Make the decision ahead of time that you will enter into that scenario with this practice in mind. So as this ongoing event happens once again, what is changing is not the event, but realizing it’s your choice to shift your thoughts and feelings towards it. This will take practice.

I find comfort and joy in the quote. Just knowing that anytime I choose, I can change my life by changing my attitude, brings an easy smile to my face.

So give it a try for yourself. Think about what this quote means.

It doesn’t mean to rush out and try to alter your life, it’s too big a job. Start easy by practicing altering your attitude, either when you’re struggling with a situation or when you’re in a great mood and want to stay there. If someone as brilliant as William James said it, you and I can certainly be open to the possibility it is true.

It may not seem it, but you are in a fantastic place right now if you are reading these words. For if you can now realize that you can alter your life, change your circumstances and create a life you desire, just by “altering your attitude” then your life is about to get a whole lot better.

Thanks for letting me be your wingman today.
Michael

Monday, December 10, 2012

A View from the wing…

I’m happy to share with you this guest blog, written by my wife and wingmate, about finding angels and wingmen in the unlikeliest of places.

Imagining how the US Postal Service even begins to organize, manage and distribute all of its millions of letters, packages and boxes and actually sees to their accurate delivery is for me akin to understanding how airplanes fly. I know there is a science to it, but I figure there must be some divine intervention at play as well. And so, as I made my way to my town’s Post Office with a package for my daughter addressed to some strange sounding place in Kathmandu, Nepal, my confidence level wasn’t high.

At the counter the harried clerk asked me the destination of the package as she gave me the customs form and instructed me on how to fill it out. “What’s in the box?” she queried. I made a mental list: Airborne and Pepto Bismol, shampoo and lotion, probiotics and vitamin D, anything from the drug store that might keep her safe and healthy, there was her favorite childhood storybook in case a sad and lonely night ever surfaced, a pair of earrings, and some games and toys for the children she is working with in an orphanage in Kathmandu. And cards, birthday cards from me and my husband, “I miss you cards” and little love notes. “What’s in the box?” she asked again. “My heart”, I blurted out. The clerk, the harried, busy, overworked, clerk, stopped and peered at me over her glasses. “Is she your only one” she asked, I replied” Well, I have two step- kids as well”. She looked at me squarely. “So she’s your heart.”

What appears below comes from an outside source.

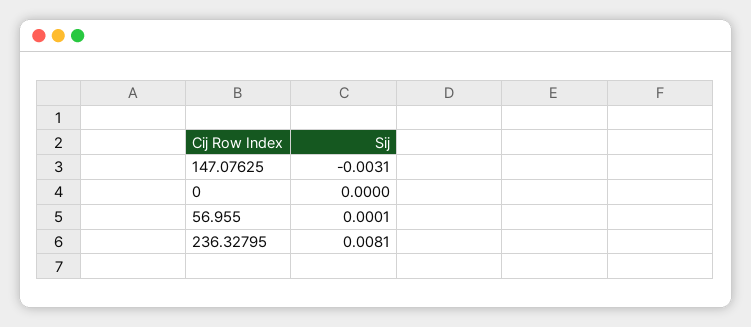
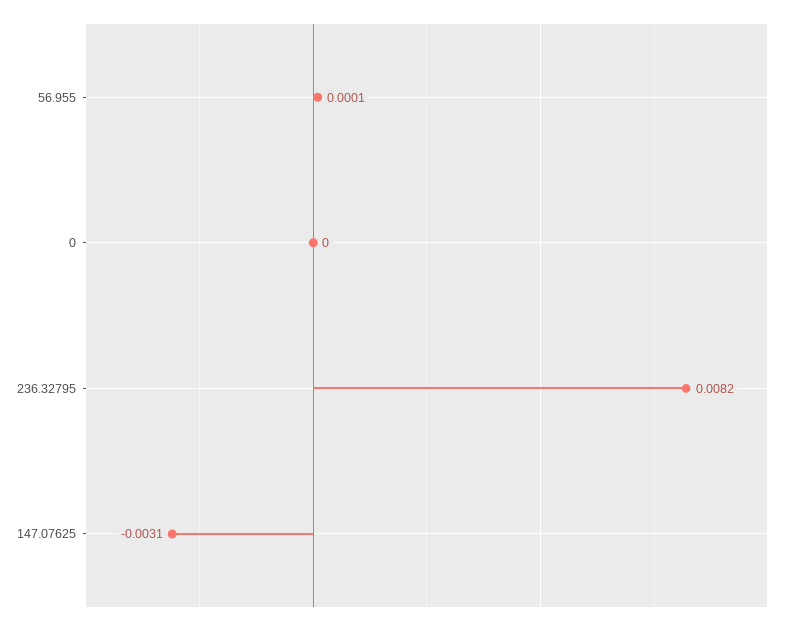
236.32795: 0.0081 -> 0.0082

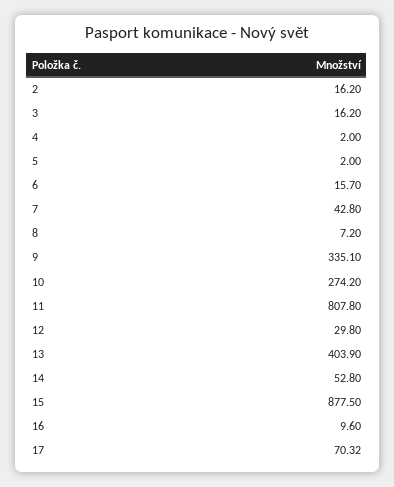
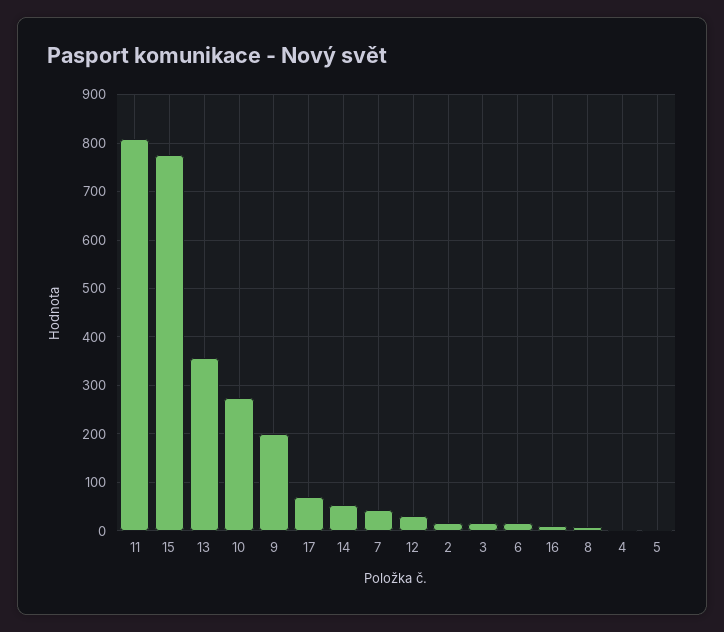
9: 335.1 -> 200
13: 403.9 -> 360
15: 877.5 -> 780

This woman behind the counter, this stranger proceeded to tell me how she was an only child, an only daughter and when her mother was sick and dying she stopped everything to care for her round the clock. “I didn’t care about anything else, “she said, “the job, my routine, my life, nothing mattered but being able to care for my mother”. In awe, I replied, “She was so blessed to have you.” She smiled, “I was blessed to have her.”

She took my box then and taped and re-taped the seams, she covered the address so it wouldn’t smear, she marveled at the faraway journey my daughter was on. I asked her, “What are the chances this package will make it to her?” having been made doubtful by my on- line investigation of the Nepalese mail system. “I’d say 85%”, she offered, “but we are going to have faith and believe it will make it”.

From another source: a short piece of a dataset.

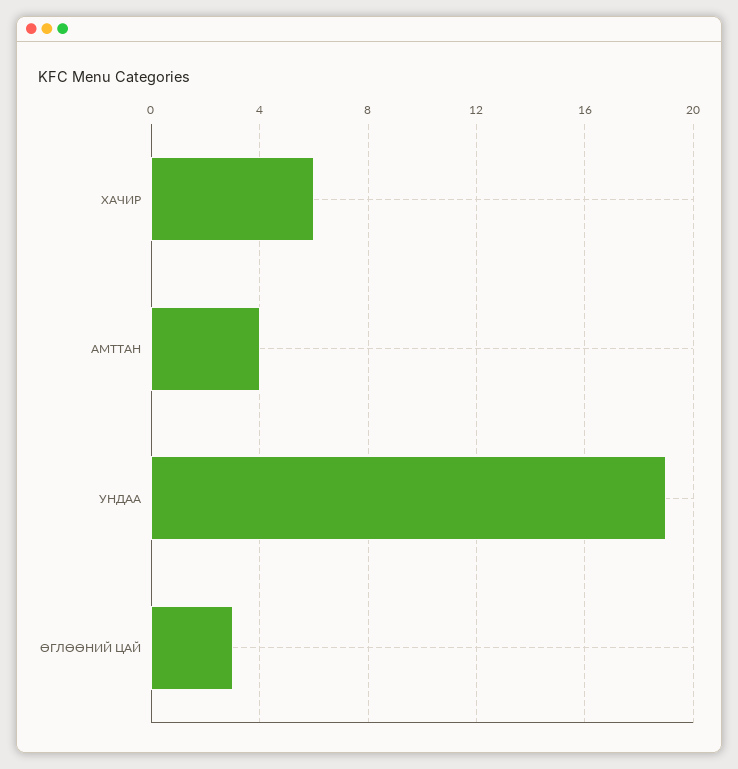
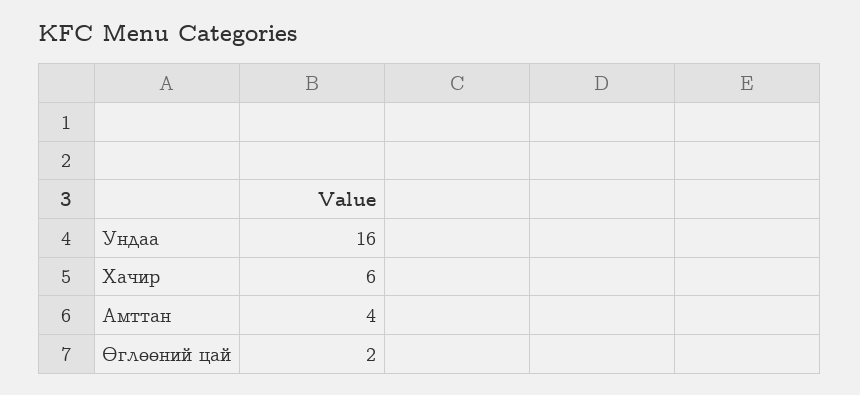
УНДАА: 19 -> 16
ӨГЛӨӨНИЙ ЦАЙ: 3 -> 2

So, there is a package out there moving toward a faraway place, held aloft by the USPS, the hands of strangers, airplanes, delivery trucks, and magic and faith. Kind of how we walk through life, how we send our kids out there into the universe. Just like that package, we tape it carefully, insure it fully, track its journey online as far as we can, and then pray. Pray that the box doesn’t break, doesn’t get lost or into the wrong hands. That it makes it to where it is heading, helped along by unlikely angels, who are all around us, even disguised as postal workers at the local post office.